## Text excerpt
• • • •
Give or take a Snow White and the Huntsman or so, Kristen Stewart has largely stuck to the art-house realm since finishing her obligations to the “Twilight” franchise five years ago. But at a special screening of her new film, “Personal Shopper,” presented by Ruffino, Air France and UniFrance Thursday night at New York’s Metrograph, Stewart insisted that she hasn’t been intentionally pivoting away from mainstream fare.
“It’s been coincidental. It’s never been a strategic plan to do smaller things to offset the bigger ones. But the bigger ones make the smaller things possible,” she said, noting that in a few weeks she will start production on the big budget disaster film “Underwater.”
She continued, “But I never feel like there’s an exchange. I’ve only ever done larger projects that I think are worth it, and mean something, and affect me.”
“Personal Shopper” is her second film with the French director Olivier Assayas. Stewart earned some of the best reviews of her career with her turn in the director’s 2014 film “Clouds of Sils Maria,” so it was an easy call to work with him again, as she says they have an intuitive rapport.
“We’re very similar in the way that we want to throw ourselves into something that is mysterious rather than present ideas,” she says. “He opens up the environment in a way that is so freeing. You’re making something new, all the time, and that’s really exciting for me.”
While “Sils Maria” had more of a “satirical, ironic elements that made it lighter,” this particular film, by comparison, is “super French, man. It’s an existential crisis film,” Stewart described.
“Personal Shopper” follows the story of a woman trying to connect with the spirit of her recently departed twin brother. It has psychological horror elements reminiscent of Assayas’ acclaimed thriller “Demonlover.” And though the film might confuse those who discovered him via 2008’s lauded “Summer Hours,” which also surrounds deceased but not departed family, Assayas says that the film was a long time coming.
“I feel like most of my movies, in one way or another, have been about ghosts, including ‘Summer Hours.’ There’s always a presence of someone that is gone,” he says. “So in this film, I thought I needed to take it one step forward, and deal with the genre of horror and deal with the world where it is some sort of communication with the physical and the invisible.”
• • • •
## Excerpted data
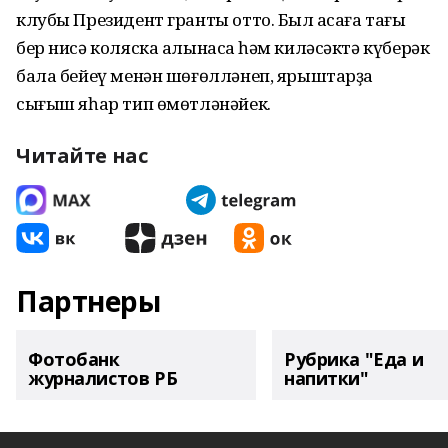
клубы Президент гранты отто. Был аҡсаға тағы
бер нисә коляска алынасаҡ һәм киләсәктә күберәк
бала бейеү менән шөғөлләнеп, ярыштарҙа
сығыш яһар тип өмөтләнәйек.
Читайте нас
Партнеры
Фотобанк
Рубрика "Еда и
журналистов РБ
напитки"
• • • •
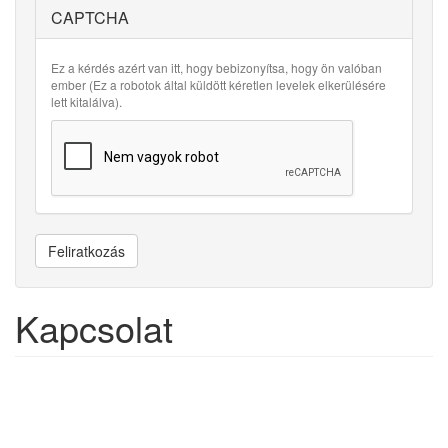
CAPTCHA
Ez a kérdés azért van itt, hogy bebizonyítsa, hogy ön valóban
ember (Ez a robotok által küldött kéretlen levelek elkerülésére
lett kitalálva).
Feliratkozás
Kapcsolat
• • • •
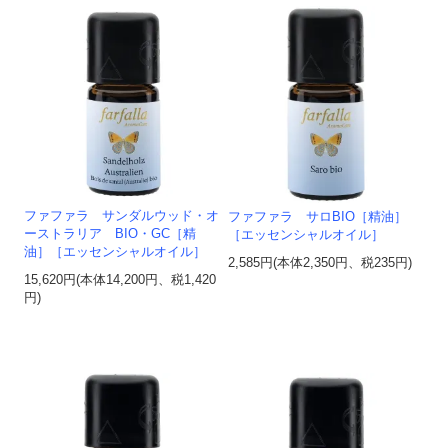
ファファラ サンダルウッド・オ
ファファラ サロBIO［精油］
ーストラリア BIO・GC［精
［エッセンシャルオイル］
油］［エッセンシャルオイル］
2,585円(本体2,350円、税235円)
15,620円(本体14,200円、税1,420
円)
• • • •
Could you copy the passage of the Kristen Stewart article from "Give or take" to "from mainstream fare." word for word?

## The answer
Give or take a Snow White and the Huntsman or so, Kristen Stewart has largely stuck to the art-house realm since finishing her obligations to the “Twilight” franchise five years ago. But at a special screening of her new film, “Personal Shopper,” presented by Ruffino, Air France and UniFrance Thursday night at New York’s Metrograph, Stewart insisted that she hasn’t been intentionally pivoting away from mainstream fare.